Çocukken, küçücük bir fidanın dev bir ağaca dönüşmesini izler gibi, bir taşın da heybetli bir kayaya evrilebileceğini hayal ettim. Masum bir inançla, toprağa ektiğim taşın her gün suyunu verdim, büyüyüp yeşermesini bekledim. Aradan haftalar geçmesine rağmen, taşın küçücük bedeni değişmedi. Annem, "Taşlar büyümez oğlum," dedi. O gün, taşların sadece sert ve soğuk olmadığını, aynı zamanda değişime de kapalı olduğunu anladım.
Yıllar sonra, bu anı tekrar düşündüğümde, taş kalpli ve taş kafalı insanlarla kurduğum ilişkileri de hatırladım. Onlar da tıpkı o taş gibi, değişime ve gelişime karşı dirençliydiler. Kalplerini sevgiye ve merhamete açmak yerine, inatçılık ve katılık zırhına bürünmüşlerdi.
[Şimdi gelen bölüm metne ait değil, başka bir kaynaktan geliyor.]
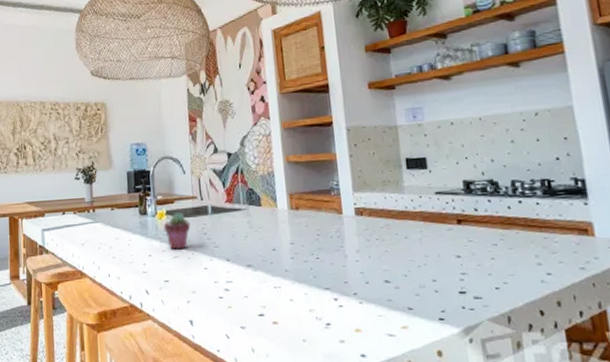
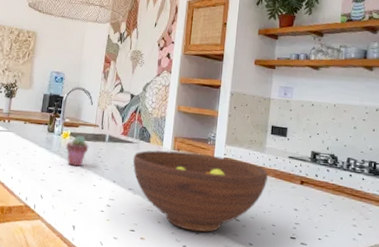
fruit bowl: none [244,207,415,304] -> present [133,150,268,232]

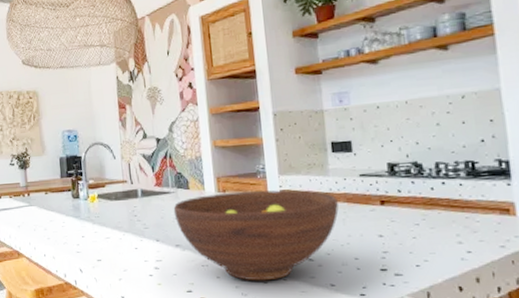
potted succulent: present [65,135,89,167] -> none [95,196,122,231]

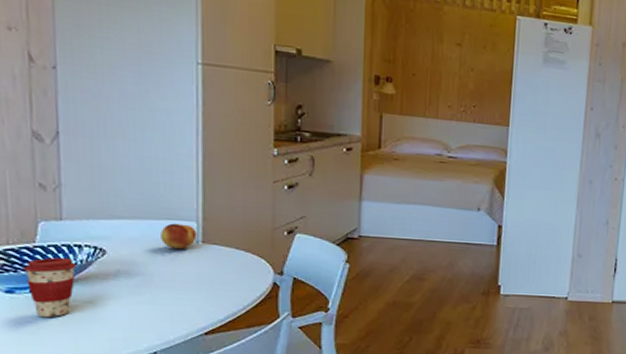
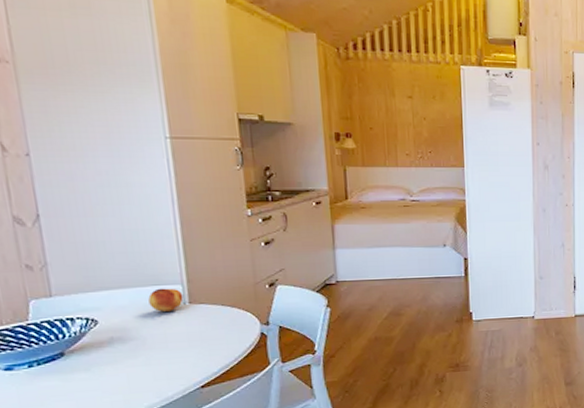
coffee cup: present [24,257,77,318] -> none [20,332,72,390]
Onlardan farklı olmak için, tıpkı doğa gibi yıkıcı ve kudretli olmayı seçtim. Kalbim volkanik patlamaların alevleriyle aydınlandı, ellerim yeryüzünün derinliklerinden fışkıran lavlarla kirlendi. Bu yıkıcı gücü, değişimin ve dönüşümün aracı olarak kullandım.
Tıpkı doğanın fırtınaların ardından yeniden yeşermesi gibi, ben de yıkımdan sonra yeniden inşa etmeyi öğrendim. Taş kalpli ve taş kafalı insanlara inat, sevgi ve merhamet tohumları ekmeye devam ettim. Belki de bir gün, o tohumlar filizlenir ve buz gibi kalpleri eritir.